From that time loneliness was at an end for me. My soldier had no fear of contagion, assuring me when I asked him if he was too big to have whooping cough that it was a privilege of youth and diminutiveness. We built pine bark yachts and sailboats and steamers and sailed them on the lakes we made by damming up the waves that dashed highest on the shore. The waves of our lakes washed the coasts of every country on the map and our stately ships brought back to us rich cargoes from all the countries of the world. We built forts and garrisoned them with men as brave as those who fell with Leonidas in the great battle of which my soldier told me as we worked. Upon the sea-wall he placed a flag that fluttered defiance to the enemy-ocean as the waves dashed up to our embattled ramparts and rolled back defeated. It was my first introduction to the Star-Spangled Banner and the red and white stripes and star-gemmed sky impressed me as very beautiful. In those days the Stars and Stripes were rarely seen in the Southern States and the flag of Virginia was the only emblem of sovereignty that I had known. My soldier told me the story of the battle-born flag and the eagle that perched upon it amid the smoke of the conflict, the thunder of guns and the lightning of swords.
When I was wearied with the toil incident to our extensive commercial operations and the labors and anxieties of battle we sat upon the sand and he sang to me, playing the accompaniments on his guitar. When I hear those old songs to-day they come to me with the far faint odor of the breezes that swept across the ocean in that long gone time and I hear again the golden notes of that melodious voice mingled with the soft music floating out from the touch of his fingers.

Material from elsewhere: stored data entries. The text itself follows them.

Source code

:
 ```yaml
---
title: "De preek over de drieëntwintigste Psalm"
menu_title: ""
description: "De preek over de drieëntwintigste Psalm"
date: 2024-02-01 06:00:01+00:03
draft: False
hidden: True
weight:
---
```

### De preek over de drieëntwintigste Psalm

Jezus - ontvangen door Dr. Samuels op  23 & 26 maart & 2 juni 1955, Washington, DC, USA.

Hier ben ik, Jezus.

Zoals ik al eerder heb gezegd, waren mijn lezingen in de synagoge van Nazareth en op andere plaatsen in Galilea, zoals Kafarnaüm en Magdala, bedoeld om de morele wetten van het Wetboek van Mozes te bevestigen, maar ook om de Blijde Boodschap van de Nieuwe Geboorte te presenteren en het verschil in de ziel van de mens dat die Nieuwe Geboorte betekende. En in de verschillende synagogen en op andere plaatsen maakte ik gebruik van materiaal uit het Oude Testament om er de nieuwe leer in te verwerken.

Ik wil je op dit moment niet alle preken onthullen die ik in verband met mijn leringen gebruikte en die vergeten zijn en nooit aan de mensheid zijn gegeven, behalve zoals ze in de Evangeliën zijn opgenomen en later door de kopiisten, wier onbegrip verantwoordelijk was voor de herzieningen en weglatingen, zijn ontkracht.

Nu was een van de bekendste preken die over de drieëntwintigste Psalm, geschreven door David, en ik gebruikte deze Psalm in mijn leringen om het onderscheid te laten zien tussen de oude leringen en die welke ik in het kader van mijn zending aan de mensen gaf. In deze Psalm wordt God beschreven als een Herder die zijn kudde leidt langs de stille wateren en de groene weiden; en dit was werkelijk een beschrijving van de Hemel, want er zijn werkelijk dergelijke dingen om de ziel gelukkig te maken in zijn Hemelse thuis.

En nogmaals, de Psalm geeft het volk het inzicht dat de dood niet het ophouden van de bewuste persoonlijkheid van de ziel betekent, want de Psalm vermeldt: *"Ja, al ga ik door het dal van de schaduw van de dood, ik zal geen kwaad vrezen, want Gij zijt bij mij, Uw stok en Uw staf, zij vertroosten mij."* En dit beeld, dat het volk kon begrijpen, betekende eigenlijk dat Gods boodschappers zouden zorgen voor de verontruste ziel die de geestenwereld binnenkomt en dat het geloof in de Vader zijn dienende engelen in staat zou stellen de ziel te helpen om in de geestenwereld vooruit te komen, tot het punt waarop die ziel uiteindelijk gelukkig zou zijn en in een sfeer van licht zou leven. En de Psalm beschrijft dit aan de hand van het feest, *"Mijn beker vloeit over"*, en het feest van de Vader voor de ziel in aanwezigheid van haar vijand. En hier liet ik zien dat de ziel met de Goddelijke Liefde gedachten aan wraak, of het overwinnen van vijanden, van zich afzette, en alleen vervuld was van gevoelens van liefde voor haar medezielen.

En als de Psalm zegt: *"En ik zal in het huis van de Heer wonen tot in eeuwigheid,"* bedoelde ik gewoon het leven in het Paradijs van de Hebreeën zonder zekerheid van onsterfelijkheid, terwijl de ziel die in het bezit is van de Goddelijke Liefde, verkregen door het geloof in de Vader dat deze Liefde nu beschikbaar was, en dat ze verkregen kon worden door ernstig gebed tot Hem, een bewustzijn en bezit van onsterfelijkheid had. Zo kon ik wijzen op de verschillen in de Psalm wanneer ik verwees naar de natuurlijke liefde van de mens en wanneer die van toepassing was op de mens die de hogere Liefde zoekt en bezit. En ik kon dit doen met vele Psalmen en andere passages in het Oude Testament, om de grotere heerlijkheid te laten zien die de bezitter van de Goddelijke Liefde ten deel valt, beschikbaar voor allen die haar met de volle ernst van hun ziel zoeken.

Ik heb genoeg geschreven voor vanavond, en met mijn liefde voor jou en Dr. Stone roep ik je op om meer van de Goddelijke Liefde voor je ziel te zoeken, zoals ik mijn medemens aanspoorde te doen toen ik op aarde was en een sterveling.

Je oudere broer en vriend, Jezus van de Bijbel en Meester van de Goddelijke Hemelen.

Three years later I saw my soldier again. He had just received his commission as captain and was recruiting his company at Fortress Monroe before sailing for the unknown West. The first real sorrow came to me when I watched the St. Louis, the United States transport, go out to sea with my soldier on board. From her prow floated a flag like that which had waved over the fort we built on the sands in that time when life had lost all its troubles and the sunshine of the heart filled earth and sea and sky with radiance. I felt then as I had not before realized that this was my soldier's flag to which his life was given and to my view the stars in it shone with a new glory.
The St. Louis was bound for Puget Sound where was the new station, Fort Bellingham, which I thought must be farther than the end of the world. Not one ship of our whole great fleet in the olden days had sailed for Puget Sound.